# What Light for 40 gallon Breeder planted?



## flight50 (Apr 17, 2012)

http://www.plantedtank.net/forums/showthread.php?t=345602&highlight=. 
This thread shed a bit of light on the matter for me. I too was looking into lighting my 4 display 40g breeder setups. Finnex is a good lighting system for the price. I have determined that the Finnex Ray 2 DS is the model I will be going with as well so I am saving up my pennies for some 36" and a 48" (55g plant grow out tank).

The link to the above article help solidify my decision for the model. As long a you have space to adjust height your set. Control your intensity with the height of the fixture itself.


----------



## crice8 (Aug 2, 2012)

flight50 said:


> http://www.plantedtank.net/forums/showthread.php?t=345602&highlight=.
> This thread shed a bit of light on the matter for me.

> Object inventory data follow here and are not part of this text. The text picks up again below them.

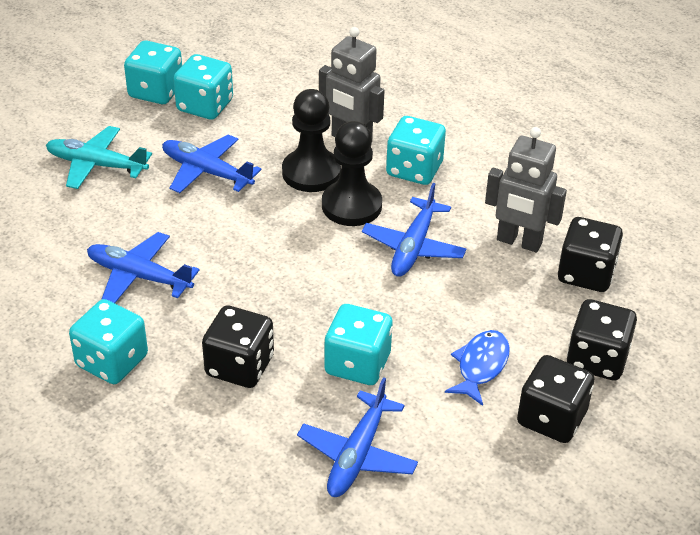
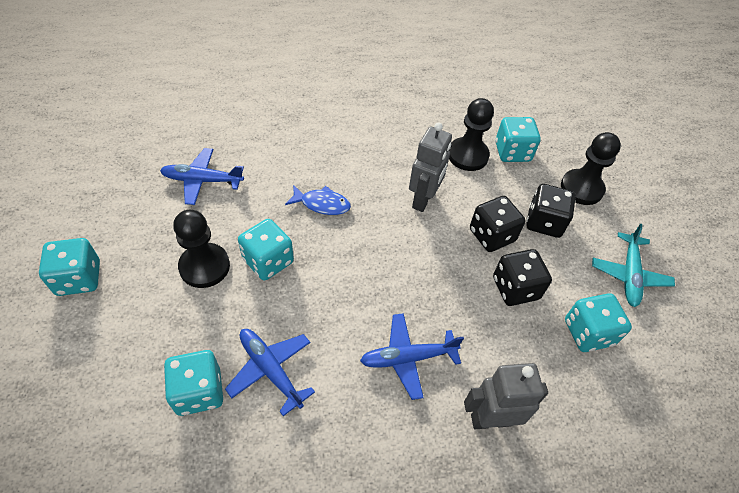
black dice: [202,305,274,388] [517,355,594,443] [558,217,623,292] [567,299,637,381] = 4 -> [470,196,526,252] [493,249,552,306] [526,184,576,238] = 3
black pawn: [282,89,341,192] [322,121,382,226] = 2 -> [173,210,230,288] [449,98,494,171] [561,132,621,205] = 3
blue plane: [87,232,200,303] [162,135,261,193] [297,377,418,497] [362,183,467,277] = 4 -> [160,148,244,205] [225,329,315,416] [360,313,464,400] = 3

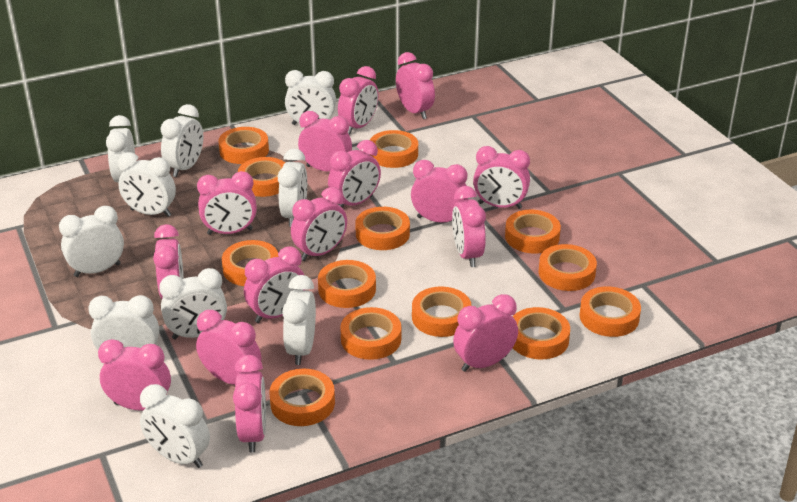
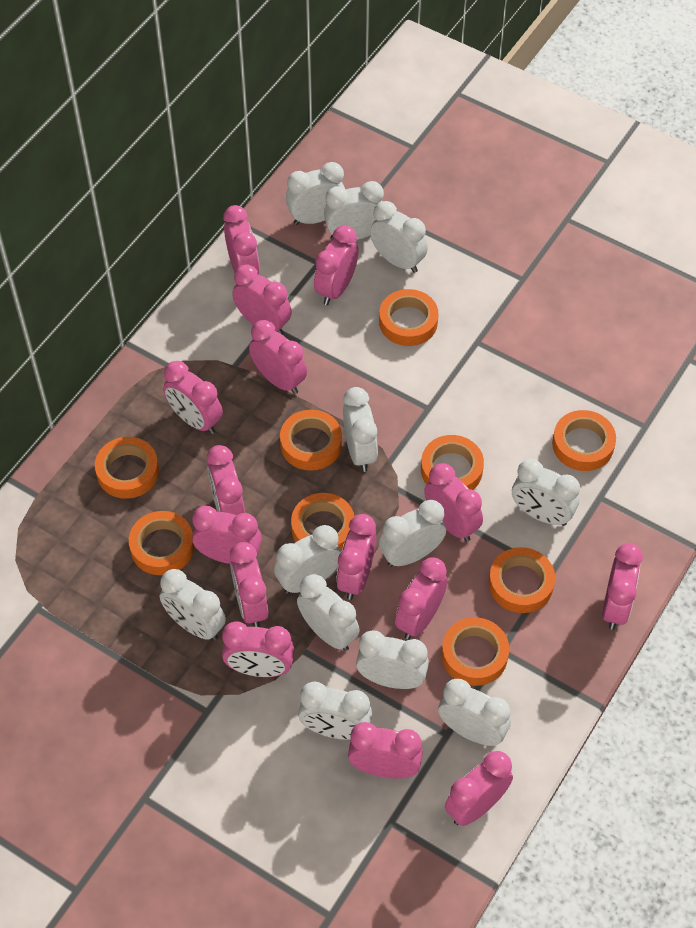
orange tape: [218,127,269,164] [222,240,279,286] [238,157,285,197] [269,369,335,426] [318,260,376,308] [340,307,401,360] [355,207,410,250] [369,130,418,168] [412,287,472,337] [505,210,561,254] [513,307,570,359] [539,244,597,291] [579,286,641,337] = 13 -> [95,437,159,499] [129,511,194,575] [280,410,342,471] [291,493,355,551] [379,289,438,346] [421,435,484,490] [442,617,509,686] [489,547,555,613] [552,410,616,471] = 9
white clock: [59,206,124,277] [88,295,159,350] [106,115,135,183] [118,152,176,217] [140,384,210,468] [159,268,227,339] [160,104,203,177] [278,149,307,227] [282,275,316,365] [285,70,336,125] = 10 -> [160,569,226,641] [274,525,341,594] [286,162,345,225] [297,574,360,651] [298,681,372,740] [324,181,384,240] [343,387,378,472] [356,630,429,689] [370,201,428,273] [379,500,446,567] [438,679,511,746] [512,459,580,526] = 12

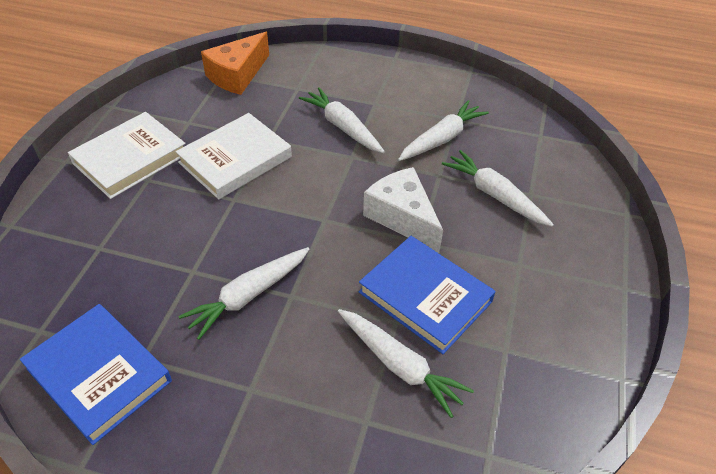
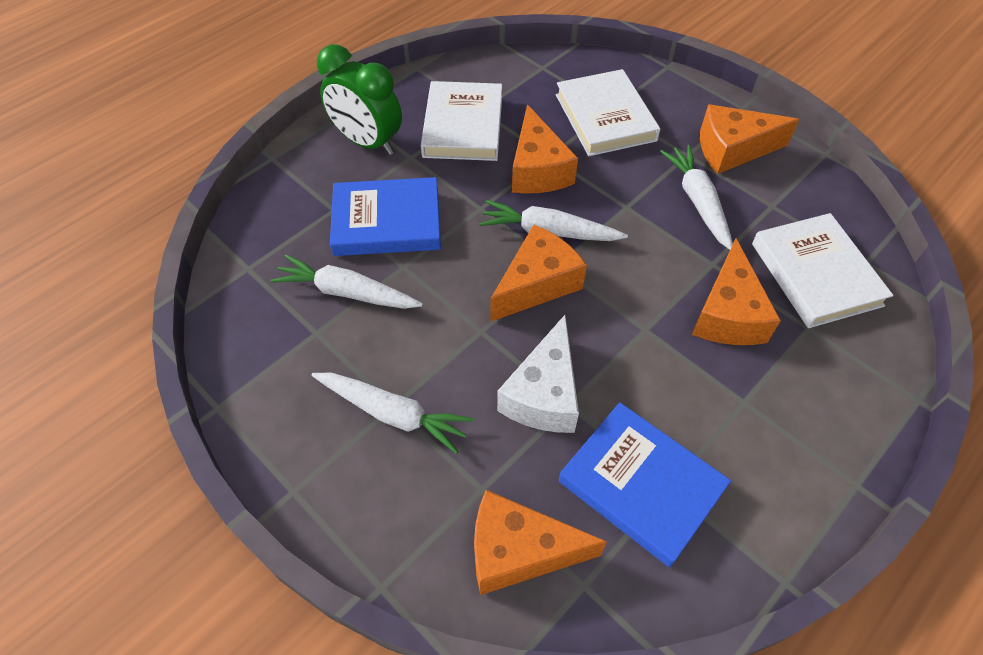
green clock: none = 0 -> [317,44,402,155] = 1
orange cheese: [201,32,269,95] = 1 -> [474,490,607,595] [490,225,587,322] [512,104,578,193] [692,239,781,345] [700,104,799,174] = 5
white book: [68,112,186,199] [176,113,292,199] = 2 -> [421,81,502,161] [556,69,660,156] [752,213,894,328] = 3
white carrot: [178,247,309,340] [299,87,385,153] [338,309,474,418] [398,100,489,161] [442,150,554,226] = 5 -> [270,255,423,309] [312,373,474,454] [479,200,628,241] [660,145,733,250] = 4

I too was looking into lighting my 4 display 40g breeder setups. Finnex is a good lighting system for the price. I have determined that the Finnex Ray 2 DS is the model I will be going with as well so I am saving up my pennies for 8 36" and 2 48" (55g plant grow out tank).
> 
> The link to the above article help solidify my decision for the model. As long a you have space to adjust height your set. Control your intensity with the height of the fixture itself.


 Thanks! That is a great thread that I have not seen yet when doing searching! I'm leaning toward the Finnex Ray 2 DS for sure now.


----------



## Finalplay10 (Jun 29, 2010)

I actually just picked up a 40g breeder at the $/gal sale as well and this is a link to the light that I purchased for it (http://www.buildmyled.com/freshwater-planted-tank/). 

Hoping to add an apex controller shortly so that I can add in sunrise/sunset and some lightning storms.


----------



## acitydweller (Dec 28, 2011)

Just to provide perspective, I have a 10g (12" height) with a Ray2 and MonsterRay with CO2.

I have no algae issues other than some green spot on the glass which is fed upon by the otos and snails every few days.

the 40b will have an additional 4" which will further diffuse the light. The combination of ray2 and monsterray has been nothing short of phenomenal so long as you can establish the balance in light/co2/water flow/dosing/bioload.


----------



## crice8 (Aug 2, 2012)

Thanks for the additional comments guys! I'm thinking the 36" Ray 2 DS and a 36" MonsterRay.


----------



## Chester (Mar 25, 2013)

Acity, you have the Current LED + too right? If you put that on a 40B that would low to medium right I am assuming right... depending on how deep your substrate is, because I was thinking of getting a 40B with the Current LED+ lights... also just saw that they are now a sponsor, and they stated that they are working on a high light version of the Current LED +


----------